Further evidence for the selective disruption of intercellular communication by heptanol

Abstract

The lack of selective gap junctional uncoupling agents has hampered evaluation of the contribution of intercellular communication to pharmacomechanical coupling and vascular contractility. Thus we further explored the utility and selectivity of heptanol as a gap junctional uncoupling agent in isolated rat aortic rings. Fifty-two aortic rings were obtained from 15 rats and were precontracted to ∼75% of maximum with phenylephrine (PE). When contraction achieved steady state (∼5 min), a single concentration of heptanol (200 μM) was added to each aortic ring at 1- to 3-min intervals for up to 42 min post-PE addition.
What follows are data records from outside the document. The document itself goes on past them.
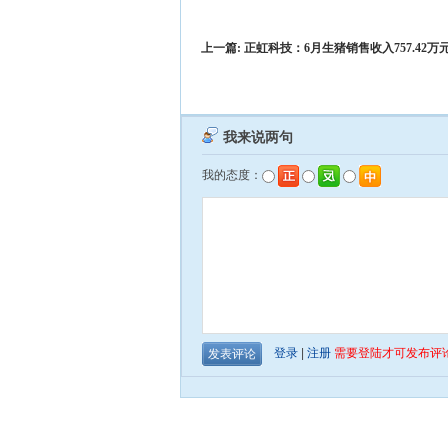
上一篇:
正虹科技：6月生猪销售收入757.42万元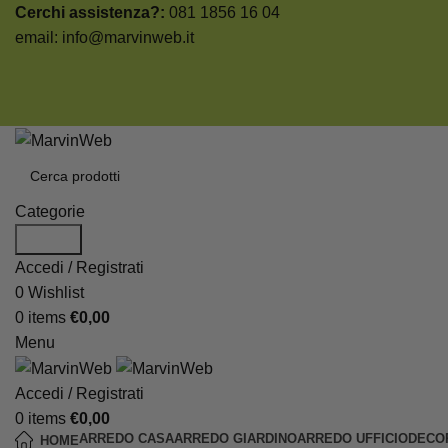
Cerchi assistenza?:
081 1856 16 04
email:
info@marvinweb.it
Categorie
Search
Accedi / Registrati
0
Wishlist
0
items
€
0,00
Menu
Accedi / Registrati
0
items
€
0,00
ARREDO CASA
ARREDO GIARDINO
ARREDO UFFICIO
DECO
HOME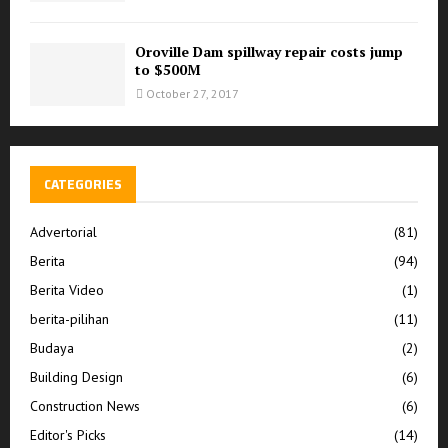
Oroville Dam spillway repair costs jump
to $500M
October 27, 2017
CATEGORIES
Advertorial
(81)
Berita
(94)
Berita Video
(1)
berita-pilihan
(11)
Budaya
(2)
Building Design
(6)
Construction News
(6)
Editor's Picks
(14)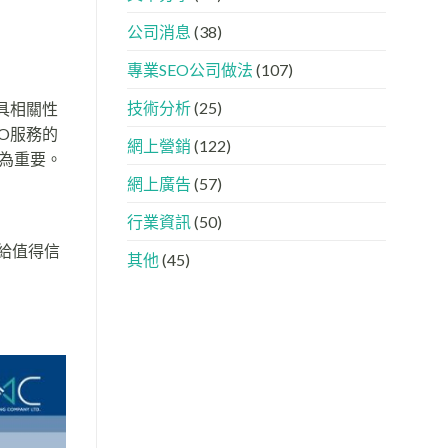
下，
AISEO
品
與
公司消息
(38)
牌
AEO
如
的
專業SEO公司做法
(107)
何
實
進
際
入
做
技術分析
(25)
具相關性
AI
法
O服務的
的
網上營銷
(122)
「信
為重要。
任
網上廣告
(57)
名
單」？
行業資訊
(50)
給值得信
其他
(45)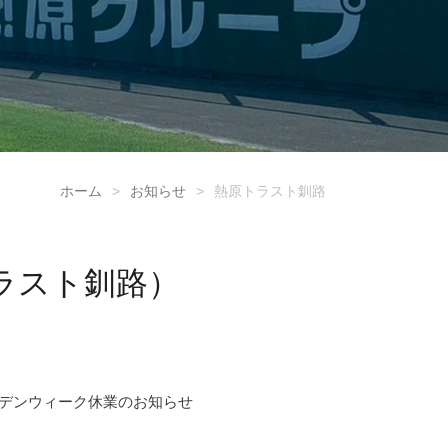
ホーム
>
お知らせ
>
熱原トラスト釧路
ラスト釧路）
デンウィーク休業のお知らせ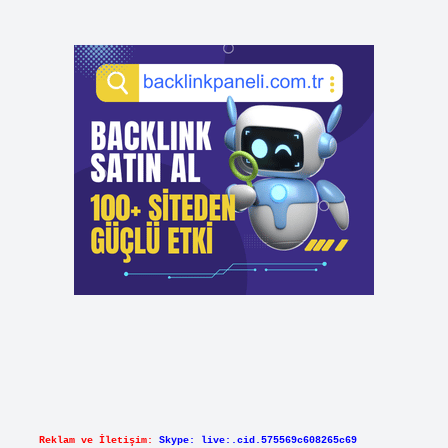
Reklam ve İletişim:
Skype: live:.cid.575569c608265c69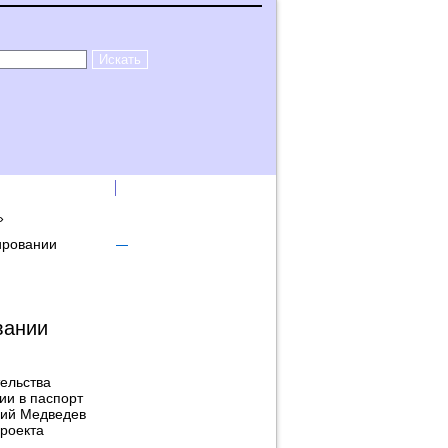
лама на сайте
Логин
»
ировании
вании
ельства
ии в паспорт
рий Медведев
проекта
At early time points (5–10 min after PE), heptanol elicited an ∼50% loss of tension (i.e., relaxation). At subsequent time points post-PE, a gradual and time-dependent decrease in the magnitude of the heptanol-induced relaxation was observed until, after ∼40 min, addition of heptanol was associated with little, if any, detectable relaxation. Linear regression analysis of the magnitude of the heptanol-induced relaxation vs. the square root of the elapsed time interval (from addition of PE) revealed a highly significant negative correlation ( P < 0.001, R = 0.81). Studies conducted on KCl-precontracted aortic rings revealed no detectable heptanol-induced relaxation after development of the steady-state KCl-induced contraction. These data extend our previous observations to further document the potential utility of heptanol as a “relatively selective” uncoupling agent.